I can’t be certain but I’m pretty sure that Presley isn’t related to his more famous namesake, but they share a solid accomplishment: they stole the blues, probably through some sort of deal at a crossroads, made by burying a box full of keepsakes and teeth and hair and that.

JJP’s blues are dark and, yes, fuzzy and scuzzy, and immediately take you away to a dusty, scuffed-up dirt-patch in front of a festival stage, a whirlwind whipped up by a shuffle of humanity, baking under an unforgiving sun as the guitar and the bass and the drums and the vocals drone into a hot mess.

Recorded live at ToeRag Studios, White Ink is all loss, impermanence, kvetching, and lethargy; all sojourning, musing, loneliness, and bliss. Presley’s voice is as heavy and hairy as the music it slides over, but never unpleasant, and the effect of the whole is like drinking cough syrup on a summer day.
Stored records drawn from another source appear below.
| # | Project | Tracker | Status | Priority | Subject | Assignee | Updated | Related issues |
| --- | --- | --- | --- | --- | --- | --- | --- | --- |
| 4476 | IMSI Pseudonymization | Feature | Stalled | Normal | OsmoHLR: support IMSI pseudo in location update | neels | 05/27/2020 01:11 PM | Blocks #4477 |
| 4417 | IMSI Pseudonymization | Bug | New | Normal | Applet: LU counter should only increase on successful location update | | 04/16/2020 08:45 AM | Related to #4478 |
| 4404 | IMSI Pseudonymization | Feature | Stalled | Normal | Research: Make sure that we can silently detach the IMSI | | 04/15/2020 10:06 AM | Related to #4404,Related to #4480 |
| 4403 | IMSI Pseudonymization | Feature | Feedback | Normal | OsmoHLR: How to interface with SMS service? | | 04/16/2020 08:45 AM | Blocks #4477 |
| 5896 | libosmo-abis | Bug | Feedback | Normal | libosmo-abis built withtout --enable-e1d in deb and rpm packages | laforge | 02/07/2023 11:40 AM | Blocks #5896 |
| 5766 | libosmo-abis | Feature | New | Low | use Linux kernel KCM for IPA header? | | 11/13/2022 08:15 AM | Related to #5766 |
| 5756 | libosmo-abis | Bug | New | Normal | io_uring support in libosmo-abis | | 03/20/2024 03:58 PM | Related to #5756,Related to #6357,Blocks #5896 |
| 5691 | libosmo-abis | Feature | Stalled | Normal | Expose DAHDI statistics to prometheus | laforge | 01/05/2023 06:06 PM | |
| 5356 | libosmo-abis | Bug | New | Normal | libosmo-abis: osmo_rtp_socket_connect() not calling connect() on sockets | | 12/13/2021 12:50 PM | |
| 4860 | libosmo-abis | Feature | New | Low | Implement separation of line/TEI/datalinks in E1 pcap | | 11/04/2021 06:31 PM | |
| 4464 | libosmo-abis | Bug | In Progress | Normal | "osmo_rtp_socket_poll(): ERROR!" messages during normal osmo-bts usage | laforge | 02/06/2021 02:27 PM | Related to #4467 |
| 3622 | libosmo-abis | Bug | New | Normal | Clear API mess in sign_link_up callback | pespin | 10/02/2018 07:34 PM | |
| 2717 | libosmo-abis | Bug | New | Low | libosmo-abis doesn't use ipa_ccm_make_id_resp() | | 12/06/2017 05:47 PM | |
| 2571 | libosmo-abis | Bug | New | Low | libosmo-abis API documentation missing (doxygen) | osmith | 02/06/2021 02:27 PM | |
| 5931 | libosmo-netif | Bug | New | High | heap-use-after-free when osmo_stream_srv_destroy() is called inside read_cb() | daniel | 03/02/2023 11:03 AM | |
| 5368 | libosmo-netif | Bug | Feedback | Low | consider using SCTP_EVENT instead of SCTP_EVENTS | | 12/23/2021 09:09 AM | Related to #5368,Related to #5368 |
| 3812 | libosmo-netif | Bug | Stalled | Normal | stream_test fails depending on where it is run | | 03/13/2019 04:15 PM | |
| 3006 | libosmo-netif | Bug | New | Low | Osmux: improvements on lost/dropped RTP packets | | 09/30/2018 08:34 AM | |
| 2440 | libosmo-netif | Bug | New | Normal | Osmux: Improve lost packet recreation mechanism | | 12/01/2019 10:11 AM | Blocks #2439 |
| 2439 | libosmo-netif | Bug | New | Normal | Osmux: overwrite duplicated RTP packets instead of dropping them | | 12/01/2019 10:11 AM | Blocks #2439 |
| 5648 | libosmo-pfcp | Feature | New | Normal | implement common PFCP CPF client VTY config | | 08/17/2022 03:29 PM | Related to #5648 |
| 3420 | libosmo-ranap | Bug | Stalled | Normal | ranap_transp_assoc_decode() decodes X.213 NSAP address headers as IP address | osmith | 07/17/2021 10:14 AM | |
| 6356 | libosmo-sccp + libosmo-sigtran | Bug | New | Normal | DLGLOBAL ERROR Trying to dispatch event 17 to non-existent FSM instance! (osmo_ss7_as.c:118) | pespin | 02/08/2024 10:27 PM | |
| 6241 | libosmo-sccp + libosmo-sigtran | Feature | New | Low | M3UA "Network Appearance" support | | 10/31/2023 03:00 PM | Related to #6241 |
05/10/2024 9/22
I used to like this kind of music when it was the bluesier end of grunge, when it was the less-produced end of stoner rock, and when it was the kind of crazy sound that only people in small Cascadian towns or lively Scandinavian suburbs made. I still like it now. I think you will, too.

White Ink is available digitally from July 24th, via Vital Music, and on limited edition vinyl from August 31st.